The Pakistan National Shipping Corporation (PNSC) plans to expand its operations for dry bulk cargo transportation, mostly for public sector entities, and reduce reliance on liquid segment like petroleum products due to the changing global shipping dynamics, reports WealthPK. According to its annual report, the PNSC seeks to reduce its dependence on the tanker segment by expanding dry bulk operations, particularly by securing long-term contracts, especially from the public sector entities.
The report says Pakistan’s total seaborne trade volume declined to 82.95 million tons in the previous fiscal year compared to 106.82 million tons in FY22. Of the total, the PNSC transported 13.06 percent (10.83 million tons) in FY23 compared to 11.21 percent (11.97 million tons) in FY22. The corporation strives to penetrate new markets domestically, such as container feeder service (running small ships to transport containers to and from large ships parked away from berths) and palm oil transportation.
It notes that the global oil product shipping is expected to experience a double-digit growth in 2023, while tonnage demand will increase by 4.0 percent only. This trend is also influencing crude oil trade and, to a lesser extent, impacting dry bulk shipping. The share of dry bulk cargo stood at 17 percent, while the remaining 83 percent was held by liquid cargo in the previous fiscal year ending June 2023.
As per the report, the PNSC has set up a subsidiary to provide stevedore services of cargo loading and unloading to and from ships, and “aims to capitalize on the opportunities in the NVOCC (non-vessel operating common carrier) and slot business by targeting public sector entities.” It mentions that the PNSC aims to meet the cargo carriage requirements for Pakistan’s tankers, with the specific target of transporting up to 40 percent of clean petrochemical products imported into the country. The corporation was able to secure a contract from Shell Pakistan for international transportation of its cargo.
“The PNSC embarked on a strategic endeavour to expand its operations into the marine service business, a key focus being stevedoring and management of essential maritime assets. To facilitate this expansion, the corporation has established a dedicated subsidiary, namely Pakistan Marine and Shipping Services Company (Private) Limited (PMSSC), the report says. “After obtaining the necessary licence from the Karachi Port Trust (KPT), the PMSSC is now fully equipped to undertake stevedoring operations,” it said, adding, “The PMSSC has also ventured into agency operations for prominent entities, including the Trading Corporation of Pakistan and other lines.”
Freight charges dropped substantially in the year under review compared to Covid-19 times when the charges skyrocketed due to lockdown and stuck containers in many countries. It achieved the highest-ever profit after tax of Rs29.99 billion in FY23, an increase of 431 percent as compared to last year, when it earned net Rs5.65 billion. During the year, the impairment loss on receivables from PSO amounted to Rs575 million whereas the finance cost increased due to the rise in Kibor (borrowing cost) and loans acquired for procurement of vessels.

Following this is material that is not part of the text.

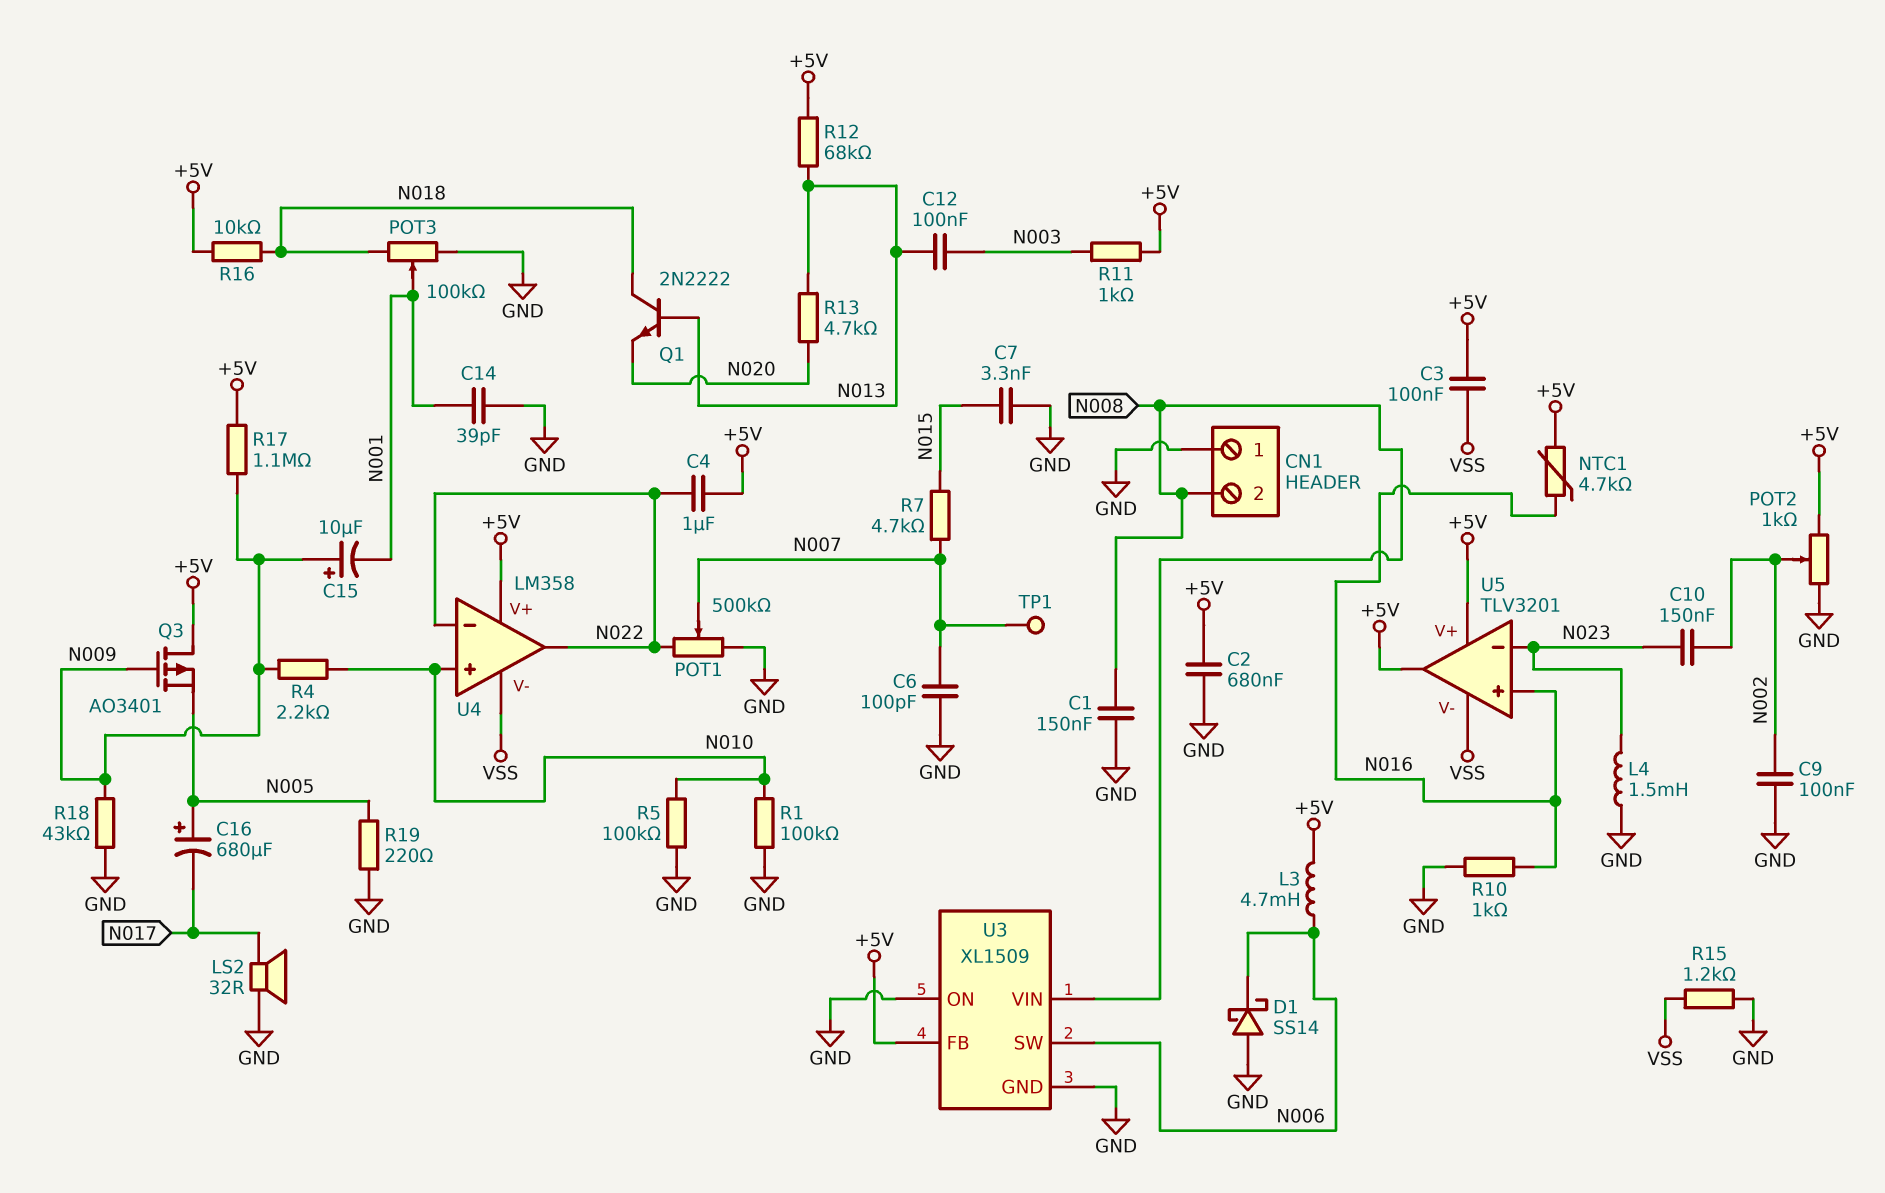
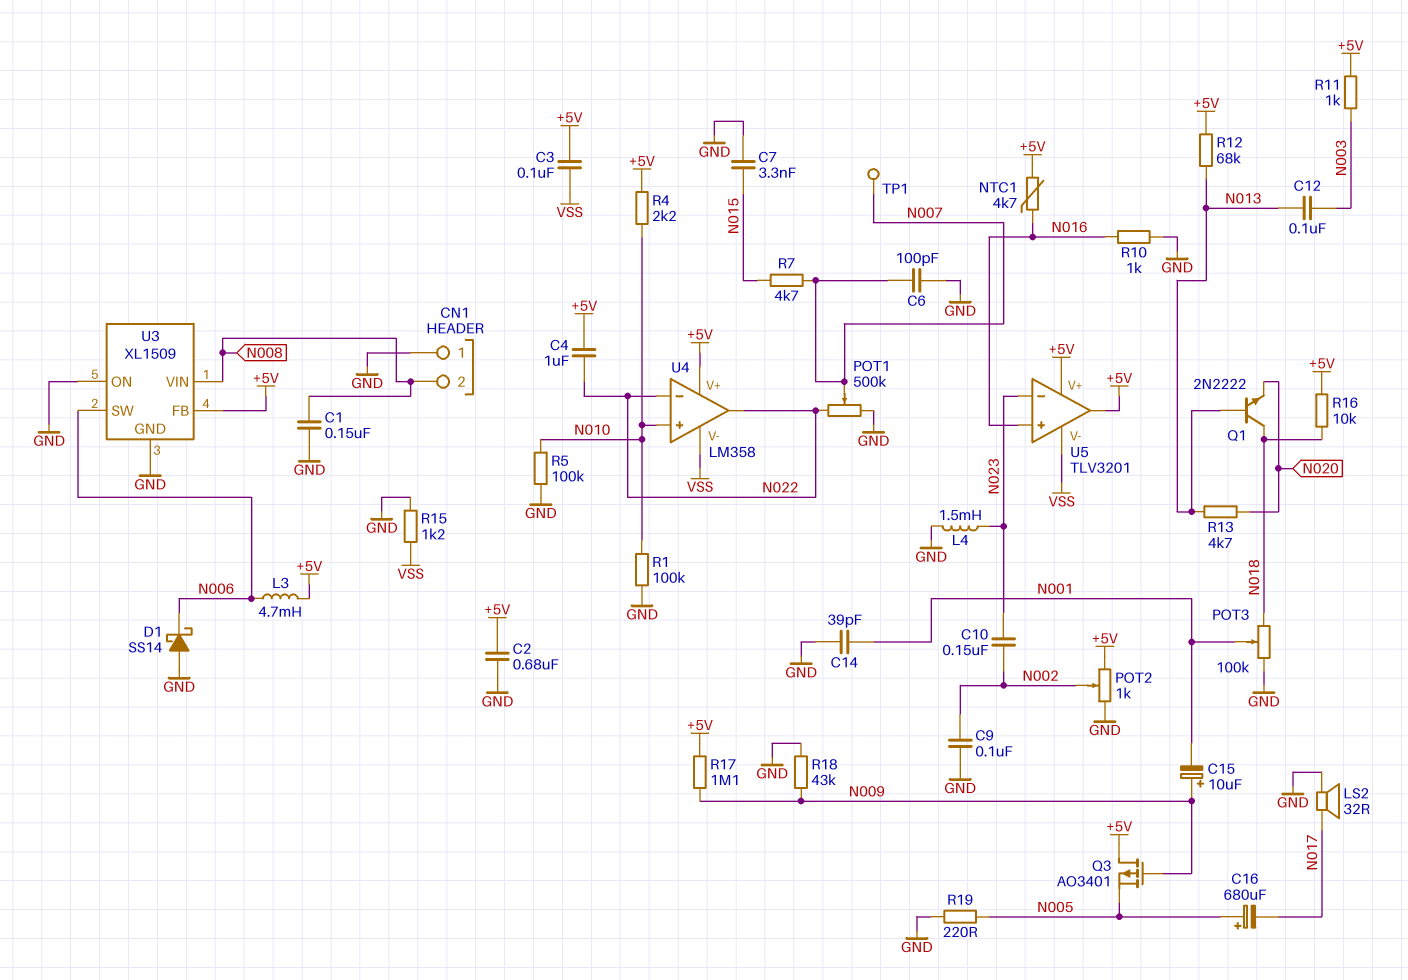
R4: 2.2k (N009, N010) -> 2.2k (+5V, N010)

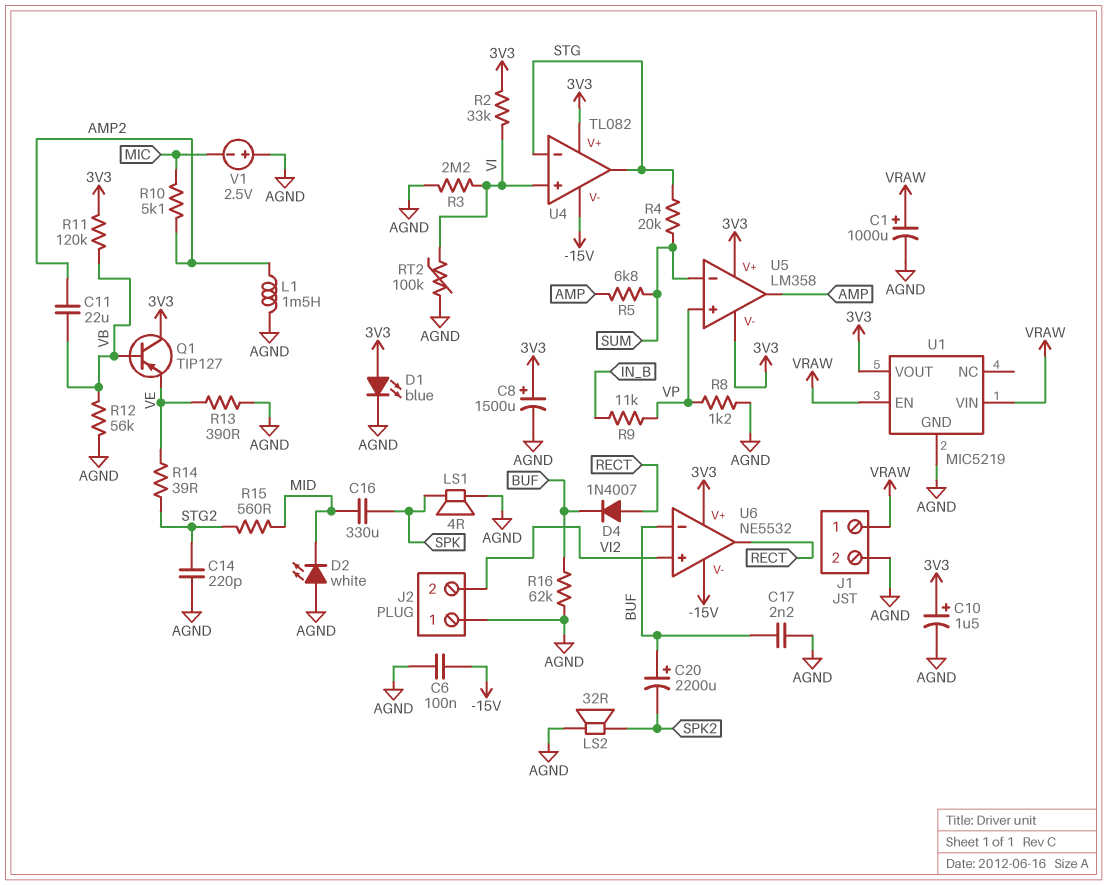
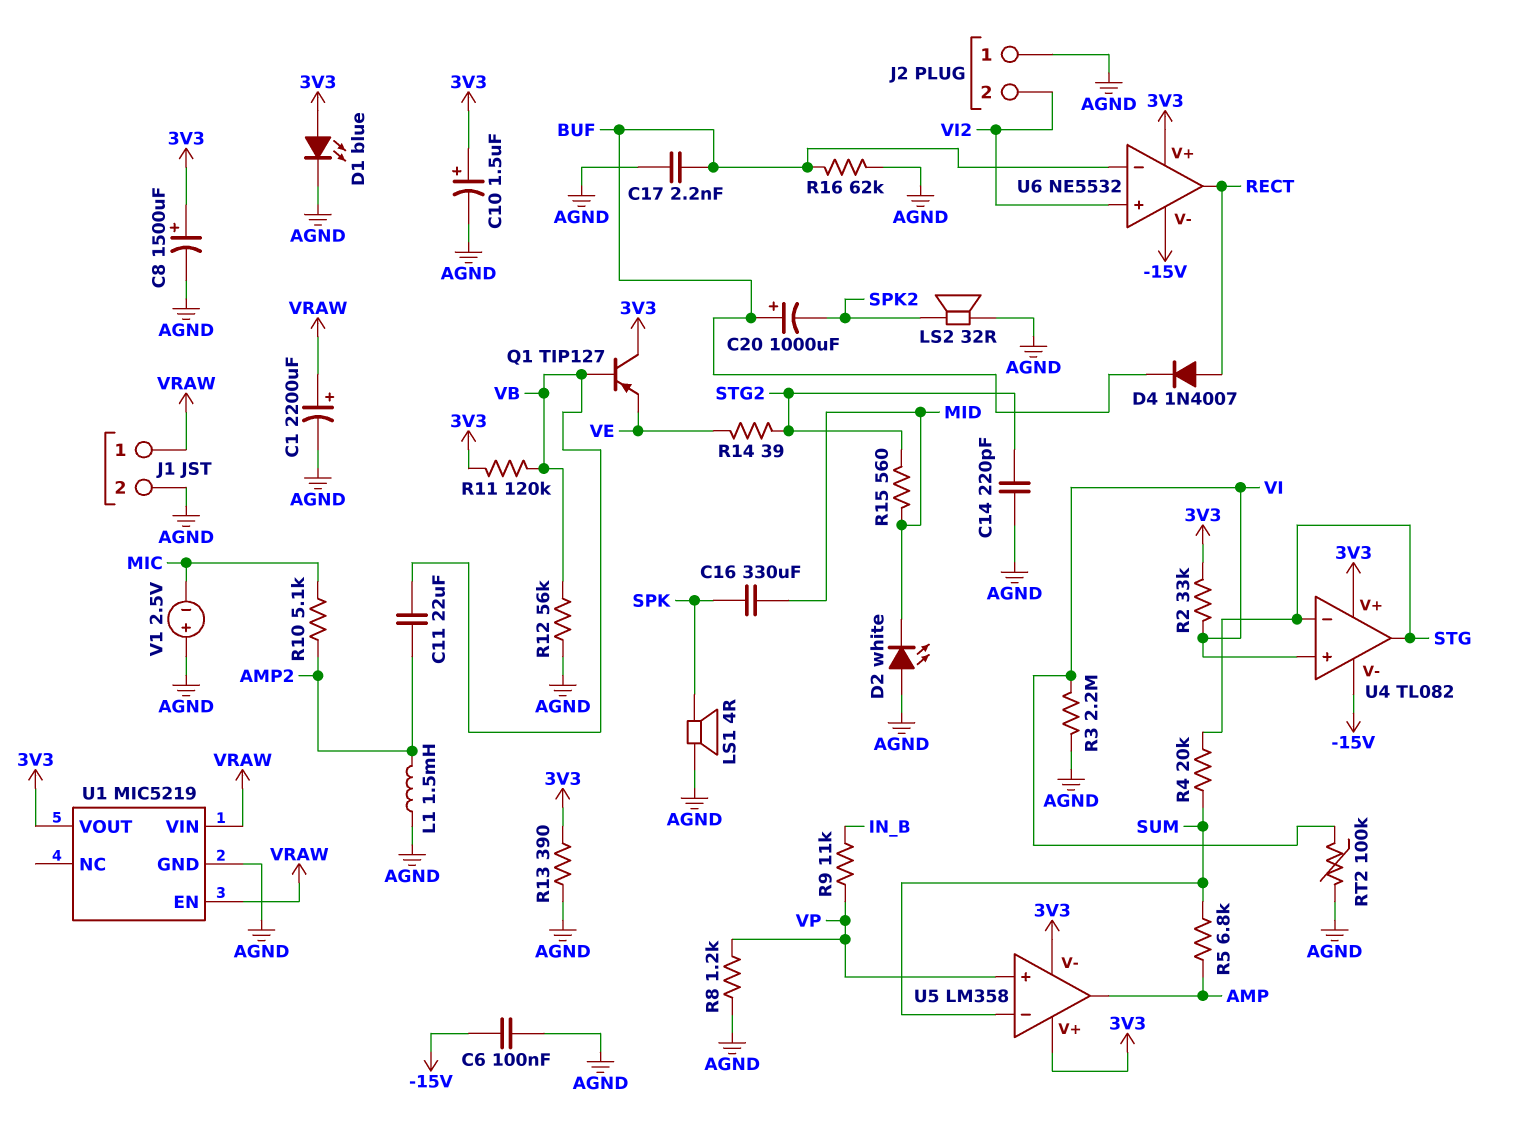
C1: 1000uF (plus VRAW, minus AGND) -> 2200uF (plus VRAW, minus AGND)
C20: 2200uF (plus BUF, minus SPK2) -> 1000uF (plus BUF, minus SPK2)
R13: 390 (AGND, VE) -> 390 (3V3, AGND)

The corporation plays a vital role in the global shipping industry with its diverse and effective marine assets. It offers dependable and efficient shipping services for Pakistan’s and overseas seaborne trade. It also maintains honest and trustworthy relationships with its customers, partners, and employees. It protects the interests of its stakeholders and helps improve the national economy, society, and environment.